If I could get one in my size, I think I would buy one. Would make me feel a lot more secure even when just hacking alone. I had a 'moment' yesterday, which just made me think I could be in a bad way for hours before someone found me, so a little bit more safety equipment isn't a bad idea!


----------



## mil1212 (27 January 2012)

Just wanted to ask - has anyone fallen off in an exo? Wondered if it felt any different because of the cage? They are such a good idea, such a shame they havent taken off.


----------



## SpottedCat (27 January 2012)

mil1212 said:



			Just wanted to ask - has anyone fallen off in an exo? Wondered if it felt any different because of the cage? They are such a good idea, such a shame they havent taken off.
		
Click to expand...

Yes, I have, and no, it didn't! Though I didn't have a bruise on me where the exo sits (I went into a XC fence), and I hurt less than similar falls with my normal BP in the past.


----------



## daisycrazy (27 January 2012)

I'd love one as I think it would make me feel a lot more confident, having already had one rotational fall. Pm, please, anyone? I suspect short is going to be too short, but worth a punt anyway.


----------



## mil1212 (27 January 2012)

▸ EXERCISES TO COMPLETE:
A. In the forum thread about riding in an exo, what did SpottedCat go into when falling?
B. Continue the forum thread about riding in an exo from its last line, the header for mil1212's next post.

▸ DATASET RECORDS:
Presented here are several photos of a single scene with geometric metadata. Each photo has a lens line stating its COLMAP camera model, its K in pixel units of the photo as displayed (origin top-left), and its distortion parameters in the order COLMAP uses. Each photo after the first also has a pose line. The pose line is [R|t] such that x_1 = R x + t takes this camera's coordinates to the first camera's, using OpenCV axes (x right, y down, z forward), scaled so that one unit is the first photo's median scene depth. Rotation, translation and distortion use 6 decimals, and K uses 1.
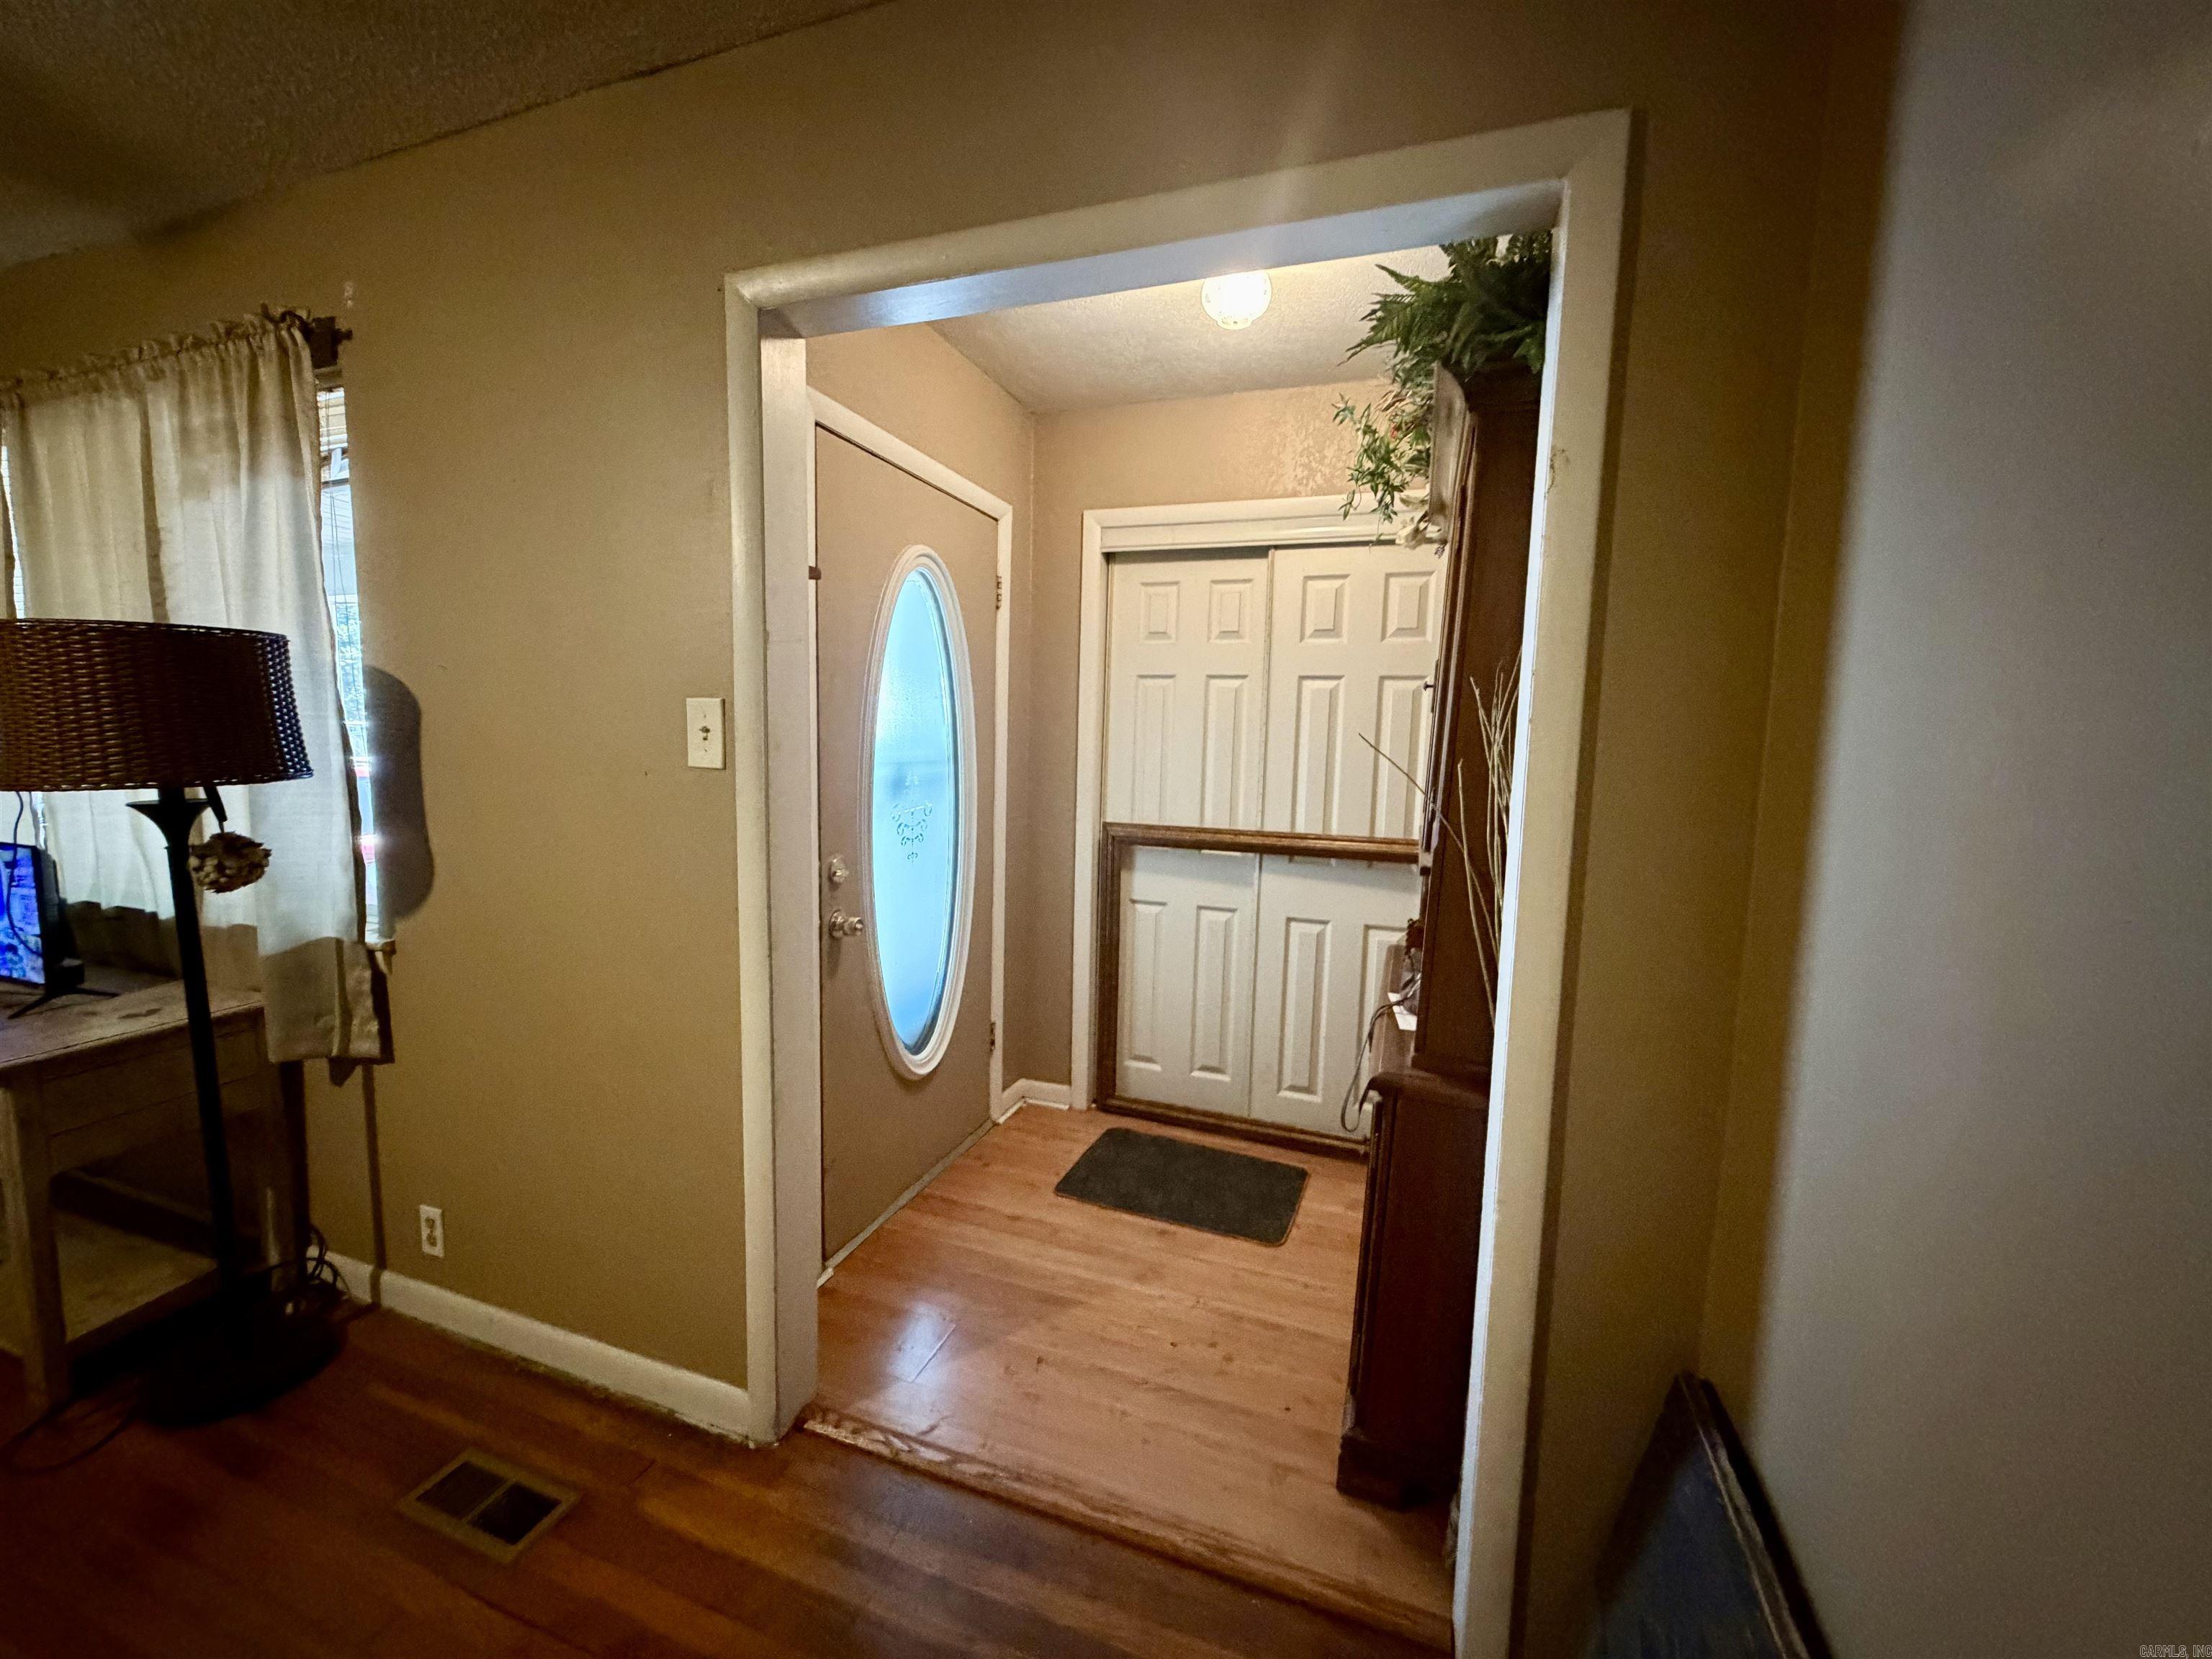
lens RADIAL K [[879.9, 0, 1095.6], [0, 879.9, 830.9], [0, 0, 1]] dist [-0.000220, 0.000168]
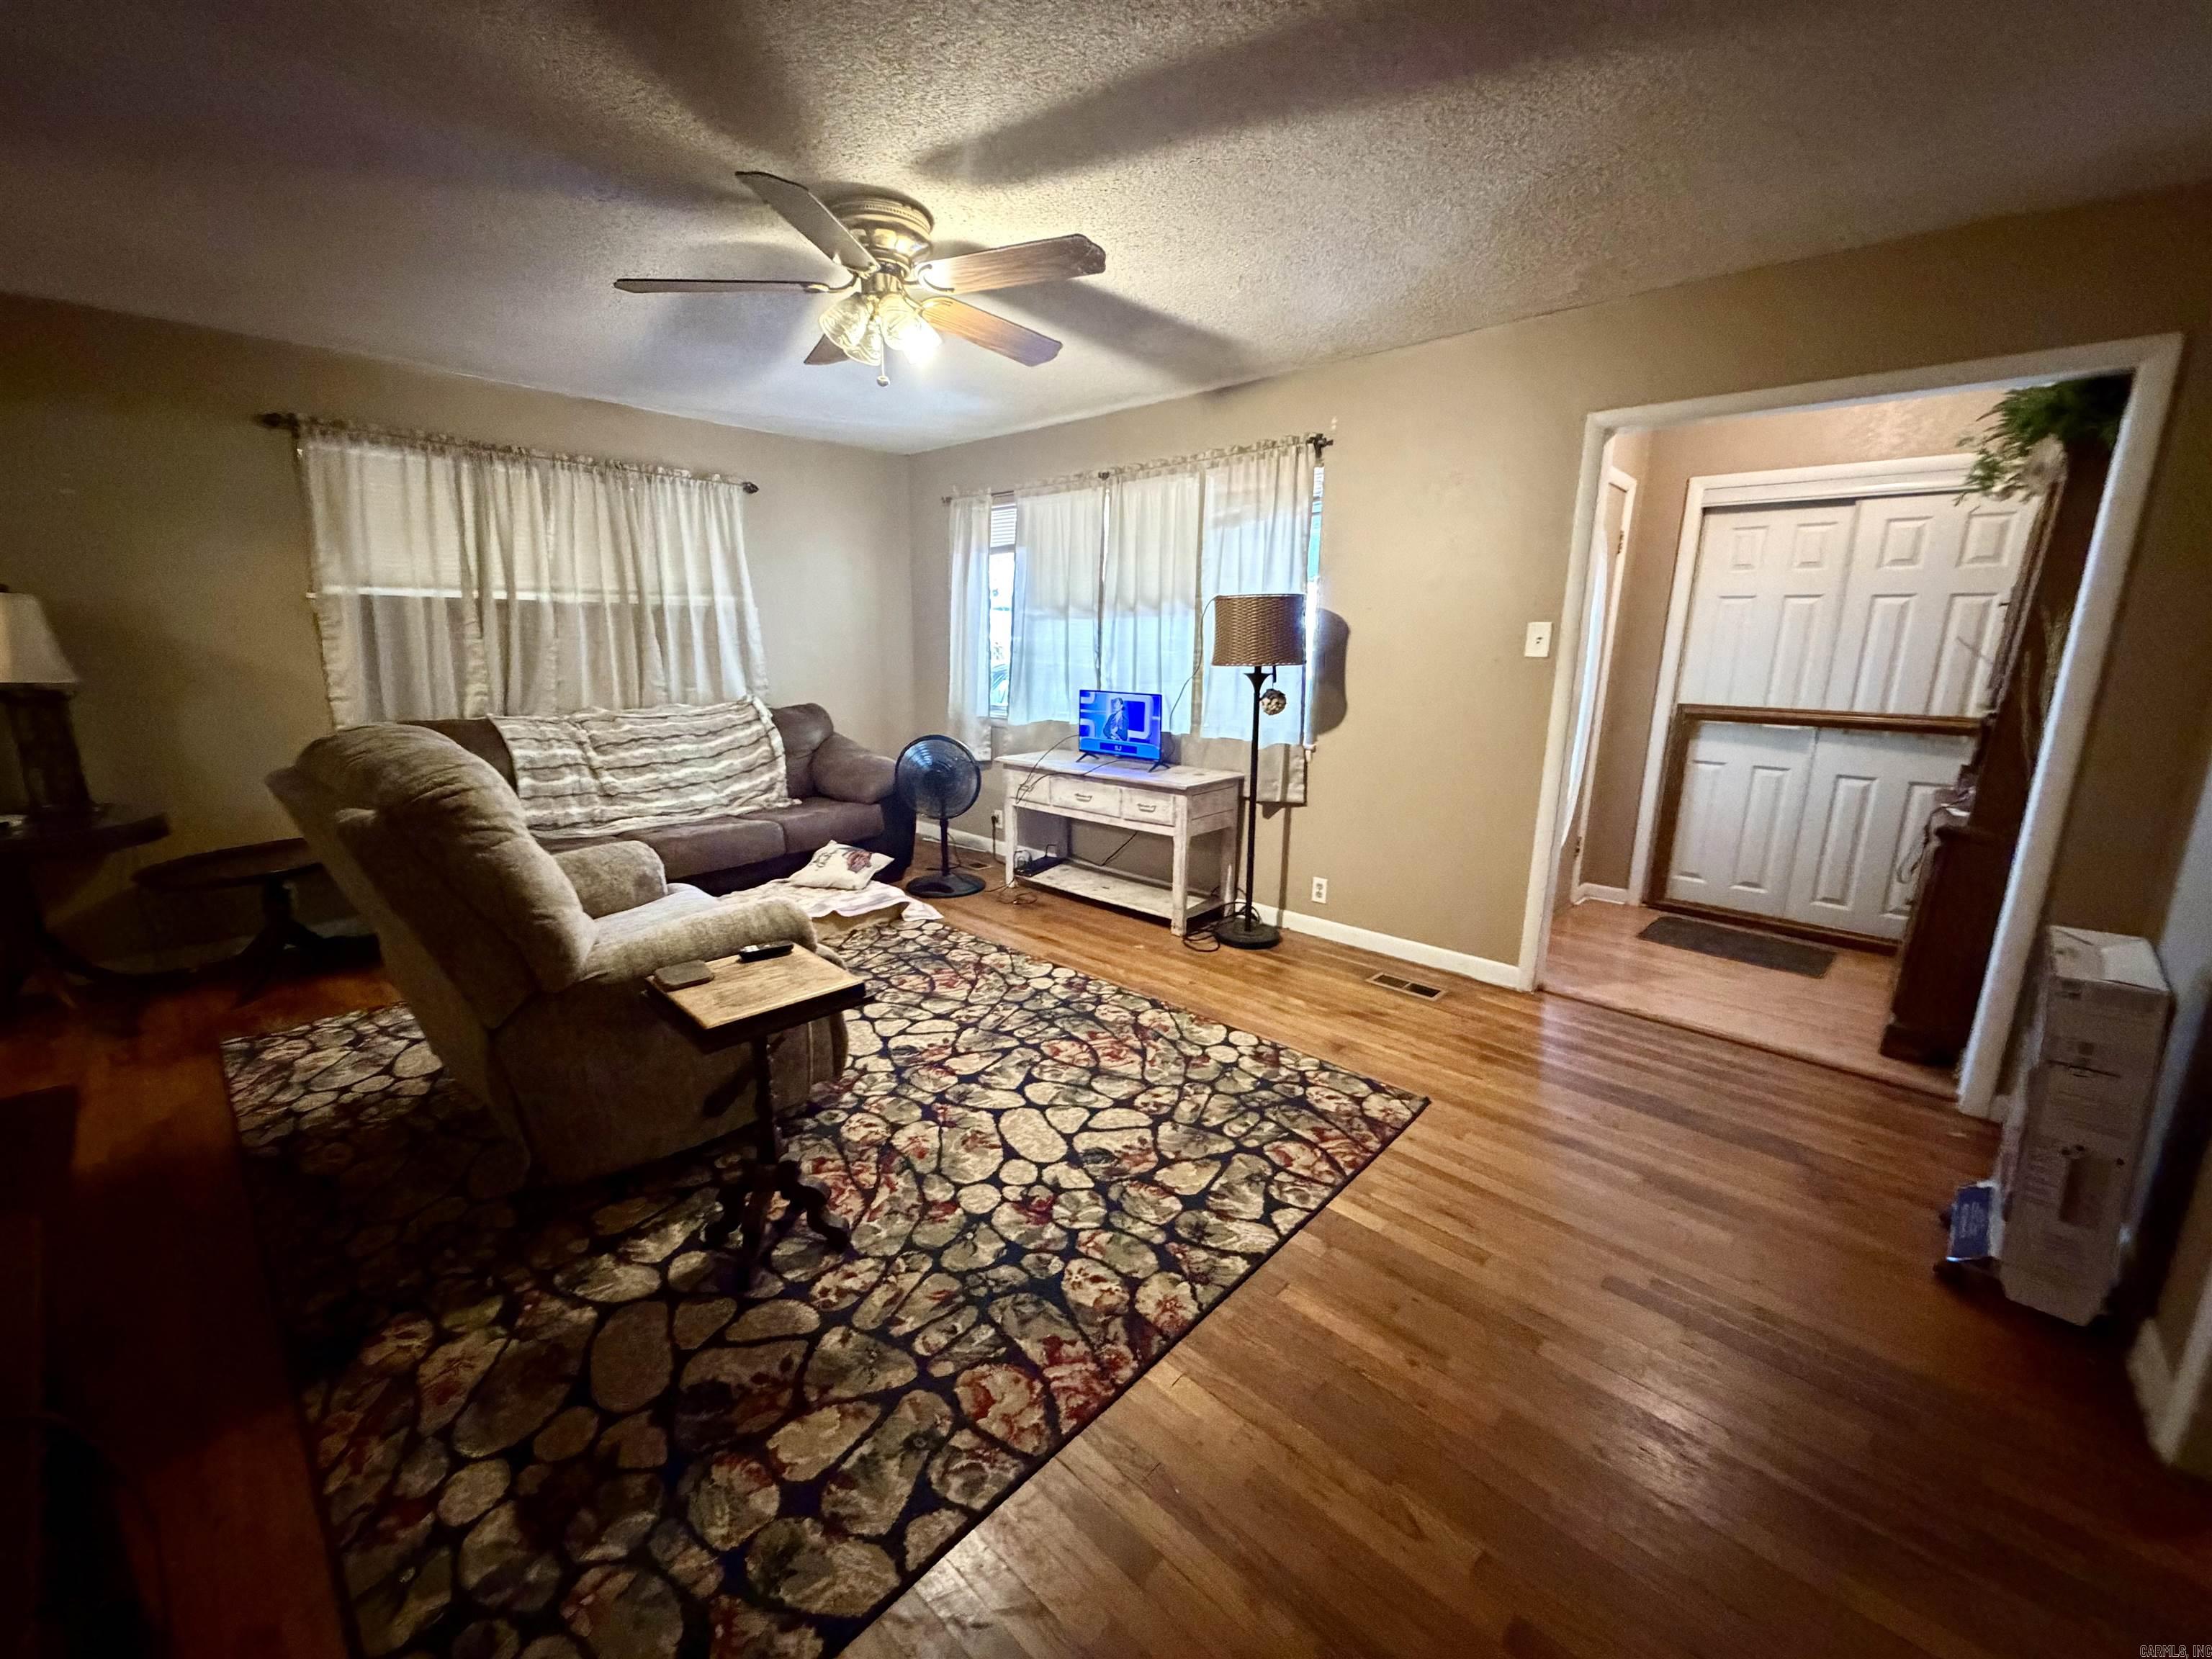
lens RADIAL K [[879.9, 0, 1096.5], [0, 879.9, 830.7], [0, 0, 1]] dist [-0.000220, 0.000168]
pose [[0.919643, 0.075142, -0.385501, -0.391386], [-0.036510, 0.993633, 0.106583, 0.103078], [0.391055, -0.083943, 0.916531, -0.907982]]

==

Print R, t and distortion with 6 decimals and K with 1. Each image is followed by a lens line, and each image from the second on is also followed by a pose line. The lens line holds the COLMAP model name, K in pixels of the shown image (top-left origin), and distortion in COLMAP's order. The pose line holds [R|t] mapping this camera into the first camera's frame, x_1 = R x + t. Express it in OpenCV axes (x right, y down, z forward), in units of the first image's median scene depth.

---

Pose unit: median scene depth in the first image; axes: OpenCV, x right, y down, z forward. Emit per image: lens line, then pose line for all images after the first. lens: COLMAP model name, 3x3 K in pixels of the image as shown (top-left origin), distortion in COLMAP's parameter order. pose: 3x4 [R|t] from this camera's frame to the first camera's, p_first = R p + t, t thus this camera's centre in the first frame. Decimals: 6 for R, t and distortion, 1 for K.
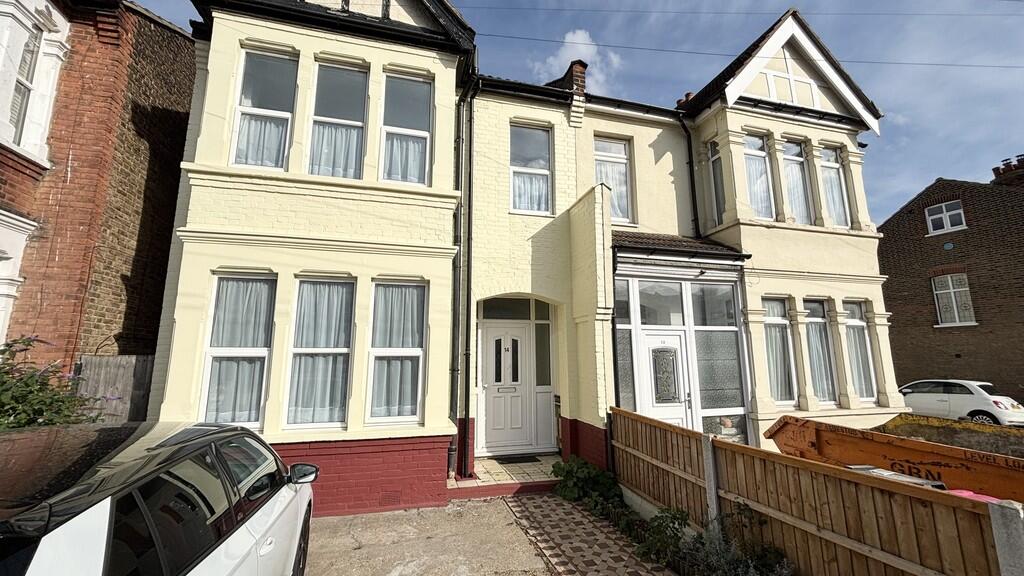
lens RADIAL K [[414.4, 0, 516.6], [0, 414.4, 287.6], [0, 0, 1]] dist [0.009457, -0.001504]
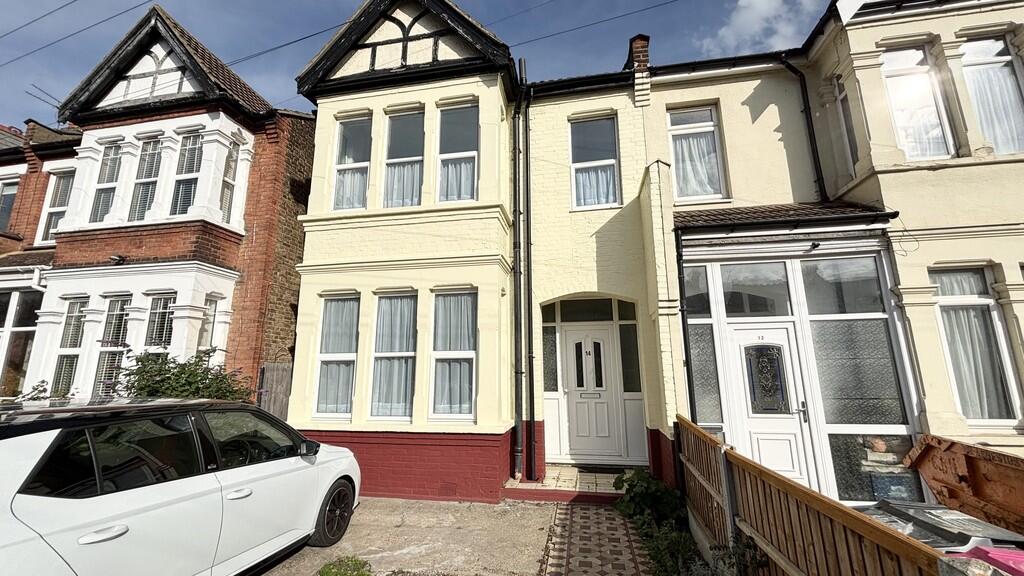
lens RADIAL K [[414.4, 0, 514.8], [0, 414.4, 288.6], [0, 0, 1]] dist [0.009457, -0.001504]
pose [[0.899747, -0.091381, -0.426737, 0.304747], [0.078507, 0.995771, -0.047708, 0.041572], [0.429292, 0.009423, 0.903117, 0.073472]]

▸ ANSWERS TO THE PROBLEMS:
A. A XC fence.

B.
SpottedCat said:



			Yes, I have, and no, it didn't! Though I didn't have a bruise on me where the exo sits (I went into a XC fence), and I hurt less than similar falls with my normal BP in the past.
		
Click to expand...

Thanks for that SC, may definitely be worth a try for £25.

I do hope there are some left for the OP though


----------



## SpottedCat (27 January 2012)

mil1212 said:



			I do hope there are some left for the OP though 

Click to expand...

I was thinking that! I feel v sorry for the OP if there are not, but they do turn up on ebay from time to time, that's where mine came from.


----------



## ecrozier (27 January 2012)

I have also fallen in mine a couple of times now and agree, certainly no more awkward than a normal Bp. Only awkward bit for me is getting on my 16.3hh when I am wearing it as he is a fidget, and I am a midget! But that's not much better in my old Bp tbh!!


----------



## Scarlett (27 January 2012)

Can anyone tell me if there is any adjustment in the width of these? I fall between sizes A2 and A3 width wise - 1cm away from A2 but a couple under A3 but will fit the short length, I've put up with my RP too wide and long for a few years now and would love one of these.... might need to live on lettuce for a couple of weeks to loose that 1cm...


----------



## kerilli (27 January 2012)

there is no adjustment in the width of the cage as it locks into place, BUT they do stand off the body quite a lot (i prefer it, get a bit of air up there, i don't overheat as much in my Exo as i have in RPs in the past), i think the chest size is fairly important but the waist size isn't so much, if that makes sense...
well, having said which, there IS a way to adjust the width, Reed Ayres in the States has worked out a way to alter his and it still locks and works just fine, so at a push, it is doable...


----------



## HotToTrot (27 January 2012)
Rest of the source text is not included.